Thursday, November 5, 2009

Internal vs. External Conflicts

Elana talked about consequences on her blog yesterday. More accurately, the consequences the main character must face.

The question: What does the MC have to lose if they can't overcome Conflict A, B, or C?

Whoa, deep question, which prompted a quite lengthy answer on my part (after I rolled my eyes at the title of her post - sorry, Elana, it was an instinctive reaction . . . and you knew it was going to happen), which prompted this blog post. So, woo-hoo to Elana for inspiring me once again!!!

Part of my response . . .

What is the loss, and what is the importance of the loss to the character?If it's an internal struggle, will the loss create greater consequences somewhere down the road for the character . . . well after 'the end'.

If it's something external - home, job, wife, kids - well, that's easier to write about.

Can an internal struggle be maintained? Can the reader sympathize? Would a reader want to sympathize?

I normally write about internal struggles (well, conflicts) versus external. Many times, at least in my own personal experience, the struggles a person faces in life are truly internal. There is not the loss of a home, a job, a wife or a kid, but rather the loss of happiness, the loss of independence, the loss of self, and so many other things.

So, picture it - Character E is in a bad relationship, somewhat content in his misery, and not sure he wants to risk leaving the relationship, for fear he'll end up alone. Isn't a bad relationship better then no relationship?

With this instance, the struggle is totally internal, but there is still loss, because I think the character sacrifices something of himself to stay in the bad relationship, to exist in misery, rather than going out and risking loneliness.

So, picture it - Character A has a great life - good job, house, car, loving family. He suddenly discovers a horrible secret about two of the people he loves the most. His goal: protect that secret, even if it means destroying himself in the process. What does he have to lose? Well, the two people he loves the most because if the secret is revealed, the consequences to those two people will be harsh. He will do anything, anything, to protect them.

So, again, the main loss is internal, but there is a potential external loss if he can't overcome the main conflict of keeping the secret, well, secret.

So, are the consequences in your story internal or external? If internal, how do you sustain the story when there is not the loss of . . . job, home, car, wife, kids, family dog, whatever? Is writing about internal struggles harder than writing about external struggles? Lastly, did you roll your eyes when you read the title of Elana's post?? Ha!

S

3 comments:

Robyn Campbell said...

Scott, interesting stuff. Rolled my eyes? Pshaw! :)

In my MG novel the struggles were internal and external. They are lost in the mountains with only their horses and their wits. And they're 13.

In my new WIP, it's a different kind of story. It's YA.

The character looses his mother to a drug overdose, but she has never taken drugs.
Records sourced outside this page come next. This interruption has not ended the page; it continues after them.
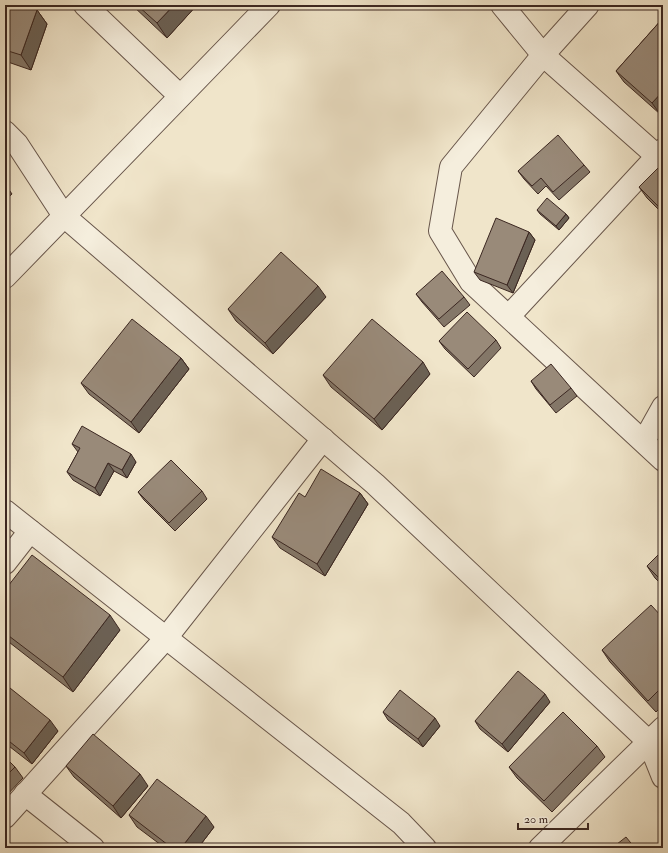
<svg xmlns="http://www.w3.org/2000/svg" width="668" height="853" font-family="'IM FELL Double Pica',serif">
	<rect width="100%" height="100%" fill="#f0e5ca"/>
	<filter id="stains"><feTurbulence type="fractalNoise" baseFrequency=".005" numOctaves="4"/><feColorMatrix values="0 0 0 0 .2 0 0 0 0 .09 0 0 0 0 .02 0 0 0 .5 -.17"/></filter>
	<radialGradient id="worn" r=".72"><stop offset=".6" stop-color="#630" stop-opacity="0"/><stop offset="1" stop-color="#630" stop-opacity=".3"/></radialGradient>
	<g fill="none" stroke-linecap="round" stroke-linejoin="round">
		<g stroke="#68564b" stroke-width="24">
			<g id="minor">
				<polyline points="85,5 180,96"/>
				<polyline points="502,5 543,55 657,156"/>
				<polyline points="588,5 543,55 451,167 440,231 471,282 663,460"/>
				<polyline points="5,132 17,144 64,216 375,484 649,742 663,777"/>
				<polyline points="5,277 269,5"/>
				<polyline points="509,316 663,150"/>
				<polyline points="644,441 663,407"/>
				<polyline points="5,511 401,823 425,848"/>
				<polyline points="5,563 30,531"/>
				<polyline points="25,794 93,848"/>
				<polyline points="5,817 166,638 323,439"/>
				<polyline points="540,848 663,728"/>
			</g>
		</g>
		<use href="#minor" stroke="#f5eedd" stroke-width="22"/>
	</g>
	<g fill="#847768" stroke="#3b2721">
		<polygon points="5,5 37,10 47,24 31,70 5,61"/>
		<polygon points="132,5 197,5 167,38"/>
		<polygon points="663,18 663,111 660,114 624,82 616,71"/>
		<polygon points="663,163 663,214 647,198 639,187"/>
		<polygon points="584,165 590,172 559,200 546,186 538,194 524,179 518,171"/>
		<polygon points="5,184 12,194 5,200"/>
		<polygon points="537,210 566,214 569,218 559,230 540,214"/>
		<polygon points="529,232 535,240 513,293 480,280 474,272"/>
		<polygon points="416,294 464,297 470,305 444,327 422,302"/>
		<polygon points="326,297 273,354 236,321 228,309"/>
		<polygon points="496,340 501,348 474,377 445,349 439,341"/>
		<polygon points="181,358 189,369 139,433 89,394 81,383"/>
		<polygon points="430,374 382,430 331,387 323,375"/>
		<polygon points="531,381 571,388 577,396 556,413 536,389"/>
		<polygon points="72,444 136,462 127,478 114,471 100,496 73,480 67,472 78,452"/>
		<polygon points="202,491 207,499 175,531 144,500 138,492"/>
		<polygon points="360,493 368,504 325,576 280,548 272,537"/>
		<polygon points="663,550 663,586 655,578 647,566"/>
		<polygon points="5,590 120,630 73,692 5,639"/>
		<polygon points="663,618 663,705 656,712 610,662 602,650"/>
		<polygon points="5,684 58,731 32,764 5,743"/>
		<polygon points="550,702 508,752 480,729 475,721"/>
		<polygon points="383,712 440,726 423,747 388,720"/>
		<polygon points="597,746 605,757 552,812 517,778 509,767"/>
		<polygon points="5,757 15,767 23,778 5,797"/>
		<polygon points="66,766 148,786 121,818 74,777"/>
		<polygon points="129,815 214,827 198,848 165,848 137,827"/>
	</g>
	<g fill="#6b6155" stroke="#3b2721">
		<polygon points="174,5 197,5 167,38 157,23"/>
		<polygon points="37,10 47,24 31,70 21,55"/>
		<polygon points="663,91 663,111 660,114 652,103"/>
		<polygon points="566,214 569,218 559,230 556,226"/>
		<polygon points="529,232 535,240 513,293 507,285"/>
		<polygon points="318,286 326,297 273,354 265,343"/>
		<polygon points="181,358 189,369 139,433 131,422"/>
		<polygon points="423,362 430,374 382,430 374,419"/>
		<polygon points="131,454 136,462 127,478 122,470"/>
		<polygon points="108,463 114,471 100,496 95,488"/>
		<polygon points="360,493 368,504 325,576 317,564"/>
		<polygon points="110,615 120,630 73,692 63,677"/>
		<polygon points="545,694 550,702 508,752 502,744"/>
		<polygon points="435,718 440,726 423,747 418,739"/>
		<polygon points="50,720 58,731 32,764 24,753"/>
		<polygon points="140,774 148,786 121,818 113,806"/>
		<polygon points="206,816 214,827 198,848 181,848"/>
	</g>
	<g fill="#998a79" stroke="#3b2721">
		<polygon points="5,5 23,5 37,10 21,55 5,50"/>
		<polygon points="137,5 174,5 157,23"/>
		<polygon points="663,18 663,91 652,103 616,71"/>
		<polygon points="558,135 584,165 553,192 541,178 532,186 518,171"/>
		<polygon points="663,163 663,211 639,187"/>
		<polygon points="547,198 566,214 556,226 537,210"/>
		<polygon points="496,218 529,232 507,285 474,272"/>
		<polygon points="281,252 318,286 265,343 228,309"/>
		<polygon points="442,271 464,297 439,319 416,294"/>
		<polygon points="467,312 496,340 468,369 439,341"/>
		<polygon points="132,319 181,358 131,422 81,383"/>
		<polygon points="372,319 423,362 374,419 323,375"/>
		<polygon points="551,364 571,388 550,405 531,381"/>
		<polygon points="82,426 131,454 122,470 108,463 95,488 67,472 80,448 72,444"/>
		<polygon points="171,460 202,491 169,523 138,492"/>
		<polygon points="321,469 360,493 317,564 272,537 299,493 305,497"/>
		<polygon points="663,550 663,582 647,566"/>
		<polygon points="32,555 110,615 63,677 5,633 5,590"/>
		<polygon points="651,605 663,618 663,686 648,701 602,650"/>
		<polygon points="518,671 545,694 502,744 475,721"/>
		<polygon points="5,684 50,720 24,753 5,738"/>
		<polygon points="400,690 435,718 418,739 383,712"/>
		<polygon points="563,712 597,746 544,801 509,767"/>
		<polygon points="93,734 140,774 113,806 66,766"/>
		<polygon points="5,757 15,767 5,777"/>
		<polygon points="157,779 206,816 181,848 172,848 129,815"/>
		<polygon points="626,837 635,848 612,848"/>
	</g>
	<rect width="668" height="853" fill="none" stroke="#f0e5ca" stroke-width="20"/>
	<rect x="6" y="6" width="656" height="841" fill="none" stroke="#3b2721" stroke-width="2"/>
	<rect x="10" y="10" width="648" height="833" fill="none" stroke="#3b2721"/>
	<path d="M518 823v6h70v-6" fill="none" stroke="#3b2721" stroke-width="2"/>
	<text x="524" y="823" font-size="12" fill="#3b2721" stroke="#f5eedd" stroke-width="3" paint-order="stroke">20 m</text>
	<rect width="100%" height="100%" filter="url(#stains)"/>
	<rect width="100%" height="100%" fill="url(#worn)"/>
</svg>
So now he knows there is a murder. His internal loss is hard to write about. Emotional and all. And I risk adding too much. There's a balance. But internal is harder and what I usually write about too. External comes later. In the editing phase I will try and add external for a balance.

Nice post, my pal and friend. :)

ElanaJ said...

Okay, fine. My new quest is to come up with pithy blog title. Sheesh!

And I think the best fiction incorporates both internal and external conflicts. Everyone goes through internal things, no matter if they seem to have the world on a platter. It is the FEAR of losing that golden platter of stuff that drives some people. Or makes them choose the things they do. And that's great internal conflict.

Sometimes I make my character experience an external loss as a catalyst for them to examine themselves internally.

So it can work both ways, I think. Either way, you've gotta have something worth losing in order to create good stories.

Scott said...

Robyn - thanks for the comment and your thoughts. Much appreciated.

Elana - your titles are fine. You're the one who told people to quit rolling their eyes . . . I just rolled (get it) with that comment! Ha! I agree with your thoughts on the whole external/internal thingy. I think with my one project, for the most part, it's majorily internal - yes, there is loss to be found in the decisions the characters make, but the journey for those characters is purely internal as they come to terms with a) who they are, b) what they think defines them and c) the ability to move past the ideals of society to find their own identity. : )

I do think it's easier to write about an external loss, rather than a redefinition of a person and having said person walk away from their comfort zone. Perhaps I should try that in my next project.